Provided information section start
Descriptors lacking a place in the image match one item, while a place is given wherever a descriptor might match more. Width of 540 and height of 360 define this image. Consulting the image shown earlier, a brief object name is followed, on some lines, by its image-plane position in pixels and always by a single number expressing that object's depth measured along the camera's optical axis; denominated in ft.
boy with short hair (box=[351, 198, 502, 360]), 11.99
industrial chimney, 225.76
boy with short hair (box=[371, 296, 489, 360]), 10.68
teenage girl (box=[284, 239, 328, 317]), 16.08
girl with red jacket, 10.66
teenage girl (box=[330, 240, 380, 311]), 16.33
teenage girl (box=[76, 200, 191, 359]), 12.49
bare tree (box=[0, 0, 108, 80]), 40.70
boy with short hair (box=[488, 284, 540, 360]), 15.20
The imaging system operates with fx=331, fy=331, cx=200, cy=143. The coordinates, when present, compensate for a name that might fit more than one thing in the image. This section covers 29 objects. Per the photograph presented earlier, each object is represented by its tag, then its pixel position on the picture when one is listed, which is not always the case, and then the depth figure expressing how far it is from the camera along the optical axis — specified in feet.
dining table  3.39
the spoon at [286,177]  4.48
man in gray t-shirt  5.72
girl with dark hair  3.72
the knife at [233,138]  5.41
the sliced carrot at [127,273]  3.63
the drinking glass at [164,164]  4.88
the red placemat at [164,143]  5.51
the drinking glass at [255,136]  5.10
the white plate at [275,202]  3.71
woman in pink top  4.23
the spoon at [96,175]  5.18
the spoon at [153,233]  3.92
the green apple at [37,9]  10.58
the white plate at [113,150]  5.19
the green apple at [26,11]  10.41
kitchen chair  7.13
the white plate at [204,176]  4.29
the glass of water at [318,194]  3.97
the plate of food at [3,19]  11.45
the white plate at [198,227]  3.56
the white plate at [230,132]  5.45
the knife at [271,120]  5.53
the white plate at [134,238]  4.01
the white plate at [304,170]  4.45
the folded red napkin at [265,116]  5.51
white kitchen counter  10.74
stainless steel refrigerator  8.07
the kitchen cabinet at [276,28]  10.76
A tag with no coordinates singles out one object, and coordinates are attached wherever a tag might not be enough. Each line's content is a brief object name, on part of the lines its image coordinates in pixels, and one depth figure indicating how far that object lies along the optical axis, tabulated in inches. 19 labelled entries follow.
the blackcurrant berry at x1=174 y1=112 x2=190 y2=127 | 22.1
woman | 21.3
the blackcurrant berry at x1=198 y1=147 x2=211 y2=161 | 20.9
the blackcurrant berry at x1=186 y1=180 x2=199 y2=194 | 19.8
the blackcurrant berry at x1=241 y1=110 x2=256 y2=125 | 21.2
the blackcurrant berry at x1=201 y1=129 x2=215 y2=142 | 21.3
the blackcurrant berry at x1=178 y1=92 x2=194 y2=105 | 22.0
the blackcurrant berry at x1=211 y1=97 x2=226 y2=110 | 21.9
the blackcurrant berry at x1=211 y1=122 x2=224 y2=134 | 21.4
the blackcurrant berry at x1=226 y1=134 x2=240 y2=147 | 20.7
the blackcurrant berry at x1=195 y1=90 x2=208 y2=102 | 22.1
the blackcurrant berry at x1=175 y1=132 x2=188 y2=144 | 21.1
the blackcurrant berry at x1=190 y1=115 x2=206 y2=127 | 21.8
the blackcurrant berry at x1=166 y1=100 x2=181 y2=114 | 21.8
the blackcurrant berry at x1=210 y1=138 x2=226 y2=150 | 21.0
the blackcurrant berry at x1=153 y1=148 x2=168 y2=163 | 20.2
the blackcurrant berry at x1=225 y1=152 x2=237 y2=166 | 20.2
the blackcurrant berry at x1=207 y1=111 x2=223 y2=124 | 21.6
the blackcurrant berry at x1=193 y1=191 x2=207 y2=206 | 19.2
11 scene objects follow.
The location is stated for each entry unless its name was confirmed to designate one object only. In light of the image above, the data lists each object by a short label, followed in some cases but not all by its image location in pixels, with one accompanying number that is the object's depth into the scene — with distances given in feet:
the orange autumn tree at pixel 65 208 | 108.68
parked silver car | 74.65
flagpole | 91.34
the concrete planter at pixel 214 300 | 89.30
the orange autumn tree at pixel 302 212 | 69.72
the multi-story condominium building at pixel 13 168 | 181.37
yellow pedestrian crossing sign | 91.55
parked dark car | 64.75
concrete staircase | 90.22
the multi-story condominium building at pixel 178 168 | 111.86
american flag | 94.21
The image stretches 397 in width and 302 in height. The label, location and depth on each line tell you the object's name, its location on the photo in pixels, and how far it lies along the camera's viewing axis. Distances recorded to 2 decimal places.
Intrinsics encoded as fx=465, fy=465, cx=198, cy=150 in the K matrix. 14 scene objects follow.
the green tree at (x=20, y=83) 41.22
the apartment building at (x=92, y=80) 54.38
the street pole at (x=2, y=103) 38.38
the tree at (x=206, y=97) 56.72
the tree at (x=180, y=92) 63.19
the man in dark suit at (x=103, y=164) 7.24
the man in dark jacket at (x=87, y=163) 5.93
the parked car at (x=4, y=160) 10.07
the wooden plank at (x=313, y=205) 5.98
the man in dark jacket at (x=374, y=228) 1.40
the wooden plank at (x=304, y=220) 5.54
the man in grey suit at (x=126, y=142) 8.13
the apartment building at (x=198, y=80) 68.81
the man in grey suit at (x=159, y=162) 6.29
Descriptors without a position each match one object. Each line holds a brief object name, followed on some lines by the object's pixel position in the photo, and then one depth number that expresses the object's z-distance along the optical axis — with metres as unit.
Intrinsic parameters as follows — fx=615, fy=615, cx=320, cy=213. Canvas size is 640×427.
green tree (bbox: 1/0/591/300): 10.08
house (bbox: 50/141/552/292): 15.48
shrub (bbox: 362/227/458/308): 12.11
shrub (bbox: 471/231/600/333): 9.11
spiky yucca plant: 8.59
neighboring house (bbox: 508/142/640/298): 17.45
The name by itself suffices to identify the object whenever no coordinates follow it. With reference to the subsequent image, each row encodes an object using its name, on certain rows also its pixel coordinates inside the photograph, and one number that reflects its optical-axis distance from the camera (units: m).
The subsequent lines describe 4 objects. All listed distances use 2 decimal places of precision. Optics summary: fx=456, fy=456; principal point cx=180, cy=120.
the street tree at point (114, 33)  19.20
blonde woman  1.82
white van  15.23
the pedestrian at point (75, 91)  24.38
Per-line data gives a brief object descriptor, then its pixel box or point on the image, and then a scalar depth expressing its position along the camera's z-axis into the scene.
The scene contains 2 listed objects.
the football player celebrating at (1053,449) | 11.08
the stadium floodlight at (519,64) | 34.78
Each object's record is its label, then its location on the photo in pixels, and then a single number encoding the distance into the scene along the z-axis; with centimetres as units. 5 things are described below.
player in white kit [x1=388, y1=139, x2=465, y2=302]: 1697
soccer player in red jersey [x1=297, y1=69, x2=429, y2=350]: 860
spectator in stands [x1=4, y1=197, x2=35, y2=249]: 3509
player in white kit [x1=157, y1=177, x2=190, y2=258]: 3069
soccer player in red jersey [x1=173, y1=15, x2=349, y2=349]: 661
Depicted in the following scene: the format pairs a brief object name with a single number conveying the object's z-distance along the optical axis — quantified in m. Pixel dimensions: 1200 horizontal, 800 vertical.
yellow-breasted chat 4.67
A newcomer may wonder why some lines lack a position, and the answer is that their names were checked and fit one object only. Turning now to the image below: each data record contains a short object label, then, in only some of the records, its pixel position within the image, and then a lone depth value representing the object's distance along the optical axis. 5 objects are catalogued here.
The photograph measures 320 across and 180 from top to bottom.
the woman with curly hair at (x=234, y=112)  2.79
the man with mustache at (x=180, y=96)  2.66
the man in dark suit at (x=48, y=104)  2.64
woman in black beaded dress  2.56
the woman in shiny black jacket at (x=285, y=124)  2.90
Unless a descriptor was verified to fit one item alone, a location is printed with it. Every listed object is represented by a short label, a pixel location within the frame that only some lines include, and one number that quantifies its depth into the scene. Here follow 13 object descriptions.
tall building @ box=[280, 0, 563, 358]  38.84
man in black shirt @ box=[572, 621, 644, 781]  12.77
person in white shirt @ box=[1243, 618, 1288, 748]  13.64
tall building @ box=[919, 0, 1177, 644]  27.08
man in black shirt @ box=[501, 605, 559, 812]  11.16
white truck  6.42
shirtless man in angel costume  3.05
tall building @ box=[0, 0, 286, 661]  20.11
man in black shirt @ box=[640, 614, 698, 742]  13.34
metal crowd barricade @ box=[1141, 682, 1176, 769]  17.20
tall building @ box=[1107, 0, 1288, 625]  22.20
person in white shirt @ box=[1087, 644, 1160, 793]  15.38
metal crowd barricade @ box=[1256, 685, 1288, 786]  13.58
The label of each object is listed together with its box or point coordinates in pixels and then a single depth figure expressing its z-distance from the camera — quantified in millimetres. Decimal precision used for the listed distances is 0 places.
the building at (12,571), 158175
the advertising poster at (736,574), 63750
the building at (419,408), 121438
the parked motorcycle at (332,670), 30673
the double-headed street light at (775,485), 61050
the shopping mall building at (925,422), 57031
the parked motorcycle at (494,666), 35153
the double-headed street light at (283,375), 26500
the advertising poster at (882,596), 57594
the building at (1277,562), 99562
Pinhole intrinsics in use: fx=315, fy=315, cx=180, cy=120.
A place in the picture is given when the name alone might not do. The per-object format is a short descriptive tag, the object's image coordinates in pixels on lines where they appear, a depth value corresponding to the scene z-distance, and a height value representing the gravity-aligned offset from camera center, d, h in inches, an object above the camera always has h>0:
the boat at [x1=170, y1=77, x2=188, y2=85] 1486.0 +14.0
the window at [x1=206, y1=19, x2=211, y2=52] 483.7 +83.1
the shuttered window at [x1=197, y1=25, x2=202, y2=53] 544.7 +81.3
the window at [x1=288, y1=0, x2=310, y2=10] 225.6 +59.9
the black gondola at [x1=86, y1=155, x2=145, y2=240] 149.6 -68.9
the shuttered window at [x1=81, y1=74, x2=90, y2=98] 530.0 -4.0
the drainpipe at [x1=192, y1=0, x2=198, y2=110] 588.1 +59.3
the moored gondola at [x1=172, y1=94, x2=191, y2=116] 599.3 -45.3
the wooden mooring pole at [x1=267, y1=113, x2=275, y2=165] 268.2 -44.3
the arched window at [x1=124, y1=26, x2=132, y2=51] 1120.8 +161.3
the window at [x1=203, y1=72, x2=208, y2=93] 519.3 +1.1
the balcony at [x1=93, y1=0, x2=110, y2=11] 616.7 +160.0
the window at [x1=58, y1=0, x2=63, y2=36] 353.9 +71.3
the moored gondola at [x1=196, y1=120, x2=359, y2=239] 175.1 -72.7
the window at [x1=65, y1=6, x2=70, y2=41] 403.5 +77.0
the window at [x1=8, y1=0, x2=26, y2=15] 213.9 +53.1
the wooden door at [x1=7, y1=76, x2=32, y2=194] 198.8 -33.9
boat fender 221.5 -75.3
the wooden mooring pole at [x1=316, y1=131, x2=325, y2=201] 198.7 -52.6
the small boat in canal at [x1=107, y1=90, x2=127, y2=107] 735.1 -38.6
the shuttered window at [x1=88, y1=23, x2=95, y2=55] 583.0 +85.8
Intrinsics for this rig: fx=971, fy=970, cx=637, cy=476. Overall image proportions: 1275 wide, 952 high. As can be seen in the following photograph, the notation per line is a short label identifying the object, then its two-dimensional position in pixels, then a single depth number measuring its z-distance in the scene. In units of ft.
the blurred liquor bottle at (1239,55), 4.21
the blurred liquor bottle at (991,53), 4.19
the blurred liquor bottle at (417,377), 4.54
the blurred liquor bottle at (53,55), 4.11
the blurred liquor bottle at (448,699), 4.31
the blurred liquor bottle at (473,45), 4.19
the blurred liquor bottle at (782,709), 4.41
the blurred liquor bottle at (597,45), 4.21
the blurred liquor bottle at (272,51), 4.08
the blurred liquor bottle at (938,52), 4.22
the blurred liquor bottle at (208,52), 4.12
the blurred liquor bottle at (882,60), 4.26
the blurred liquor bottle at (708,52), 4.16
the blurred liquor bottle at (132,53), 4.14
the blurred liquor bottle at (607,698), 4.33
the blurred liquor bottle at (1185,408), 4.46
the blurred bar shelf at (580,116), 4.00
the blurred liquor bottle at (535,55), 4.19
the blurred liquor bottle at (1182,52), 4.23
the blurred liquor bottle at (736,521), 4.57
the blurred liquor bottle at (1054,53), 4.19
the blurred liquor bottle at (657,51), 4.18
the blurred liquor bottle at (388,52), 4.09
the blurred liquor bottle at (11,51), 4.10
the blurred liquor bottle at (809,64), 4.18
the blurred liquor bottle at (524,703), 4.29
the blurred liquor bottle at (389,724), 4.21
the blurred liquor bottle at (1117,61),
Provided information section end
• **Problem statement**
Would you please write out, exactly and with no other lines, the stretch of the listing above from the line containing "the man in dark jacket at (x=374, y=228) 1.40" through the line containing "the man in grey suit at (x=159, y=162) 6.29"?

• **Exercise answer**
the man in dark jacket at (x=374, y=228) 1.40
the wooden plank at (x=304, y=220) 5.54
the man in grey suit at (x=126, y=142) 8.13
the apartment building at (x=198, y=80) 68.81
the man in grey suit at (x=159, y=162) 6.29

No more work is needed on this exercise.